§ **Aim of the exercise**
In the data that follows, count each line with the string "Policy"; the reply is the number only.

##### Records shown

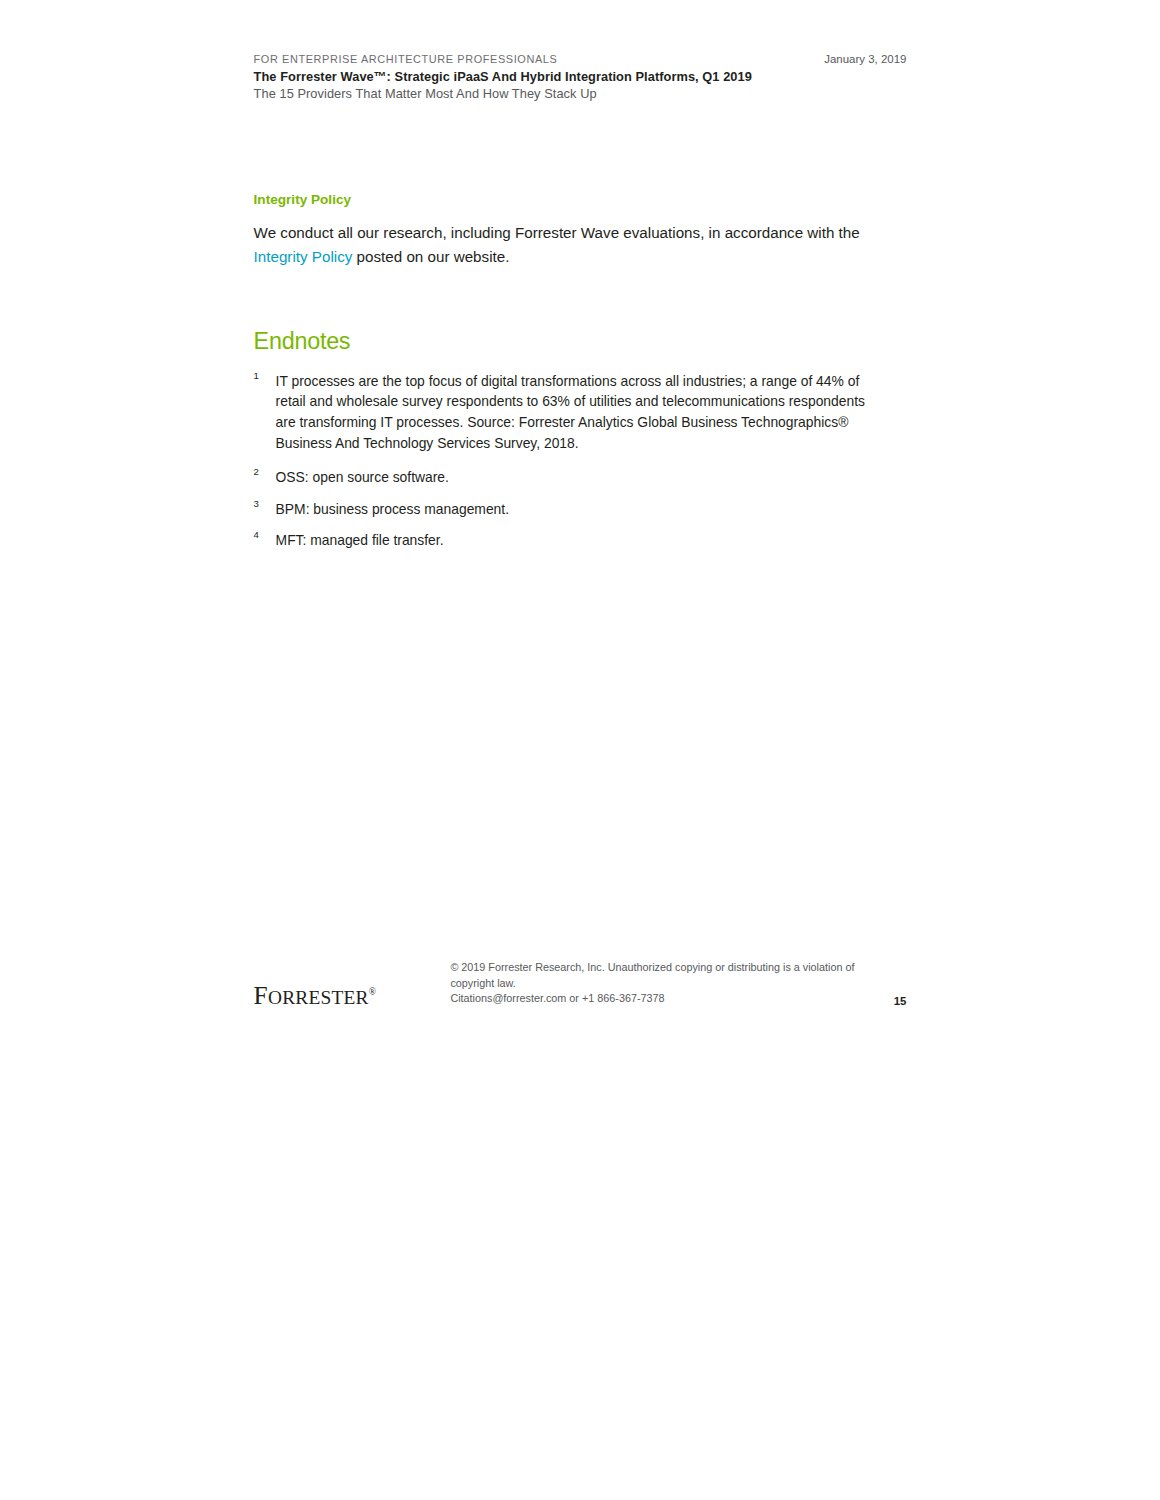January 3, 2019
For Enterprise Architecture Professionals
The Forrester Wave™: Strategic iPaaS And Hybrid Integration Platforms, Q1 2019
The 15 Providers That Matter Most And How They Stack Up
Integrity Policy
We conduct all our research, including Forrester Wave evaluations, in accordance with the Integrity Policy posted on our website.
Endnotes
IT processes are the top focus of digital transformations across all industries; a range of 44% of retail and wholesale survey respondents to 63% of utilities and telecommunications respondents are transforming IT processes. Source: Forrester Analytics Global Business Technographics® Business And Technology Services Survey, 2018.
OSS: open source software.
BPM: business process management.
MFT: managed file transfer.
FORRESTER®
© 2019 Forrester Research, Inc. Unauthorized copying or distributing is a violation of copyright law.
Citations@forrester.com or +1 866-367-7378
15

##########

§ **Problem solution**
2